Joe was so good at what he did that he not only won the Associated Press’s Best Feature Story of the Year in 1968 but he began an insightful, witty, “no holds barred” column called “My Bag” that earned him the title of “Herb Caen of the Monterey Peninsula.” (Caen was a famous San Francisco Chronicle columnist who wrote about “Baghdad by-the-Bay.”) When Joe dubbed himself “the poor man’s Herb Caen,” Caen smilingly rebutted in one of his columns that he was “the poor man’s Joe Fitzpatrick.”
Joe liked to explore – and write about – restaurants. His opinions were so highly regarded that his words could “make or break.” He was a good bowler and golfer, but he stopped playing these games when he came to this golf capital. He’d been on the Salt Lake Country Club golf team and could have been a pro there. But he realized he’d been playing the game mostly to please his father. So when he left Utah (becoming his “own man” as it were), he never took up a golf club again. Instead he played tennis, fished a little, followed popular sports, was active in politics, and even became known among local Italians as “the commissioner of Bocci Ball.”
Later, when he built a house on Country Club Drive in Carmel Valley, he became an avid gardener, became a “regular” at “Yogurt Heaven” in The Crossroads and could be seen happily driving around the Peninsula in a little yellow Mercedes Benz convertible sporting a facetious license plate that read: “Wee Benz, but we don’t break!”
He loved Christmas. His grandchildren referred to him as “Santa” because of his unusual gifts and amazing generosity. They also reveled in his sense of humor, his intelligence, his kindness, not to mention his “dashing-but-tasteful” wardrobe. As his daughter put it, “He was a very classy guy!”

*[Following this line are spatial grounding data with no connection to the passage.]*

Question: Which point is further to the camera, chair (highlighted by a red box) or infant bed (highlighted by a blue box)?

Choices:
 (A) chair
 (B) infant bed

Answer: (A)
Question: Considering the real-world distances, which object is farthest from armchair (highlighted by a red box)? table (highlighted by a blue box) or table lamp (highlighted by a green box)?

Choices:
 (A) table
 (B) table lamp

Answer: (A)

Above all, he loved dogs. He was never without one. He even had a sign above the desk in his study: “The more I learn about people, the more I love dogs.”
Joe was offered other writing jobs, including a job at the Los Angeles Times (a newspaper he respected) and the National Enquirer (this made him chuckle). But he turned down other “offers” because of his love for this Peninsula, not to mention love for his family.

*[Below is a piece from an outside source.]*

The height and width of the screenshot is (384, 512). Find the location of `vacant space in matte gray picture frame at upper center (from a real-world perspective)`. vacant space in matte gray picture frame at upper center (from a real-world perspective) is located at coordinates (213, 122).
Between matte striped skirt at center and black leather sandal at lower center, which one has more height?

As for that family, in addition to his dogs, Hussy and Higgins, Joe is survived by a son, John Wareing Fitzpatrick, Carmel Valley; a daughter, Shawnie Ann Tollner of Carmel; and four grandchildren, Dylan James Fitzpatrick (Joe lived long enough to hear of his graduation just this month from the University of Arizona in Tucson); Katie Claire Fitzpatrick, a senior at Loyola Marymount University in Los Angeles, Tatum Ann Tollner, Carmel thespian and student at Monterey Peninsula College; and Christopher Fitzpatrick Tollner, senior at Robert Louis Stevenson School in Pebble Beach. Joe’s former wife, Elayne Wareing Fitzpatrick (known as “Elayne the Farmer” in his column) and best buddy through the years, is still around in Carmel Valley. Joe outlived three siblings, James and Tom Fitzpatrick and Francis Fitzpatrick Sullivan.
A celebration of Joe’s life was held Wednesday, June 9, 2010 at 11:30 a.m. at Montrio Bistro, 414 Calle Principal in Monterey (it was a nice party). In lieu of flowers, the family suggests that Joe’s friends make a donation to Peace of Mind Dog Rescue in Pacific Grove ~ www.peaceofminddogrescue.org or (831-718-9122).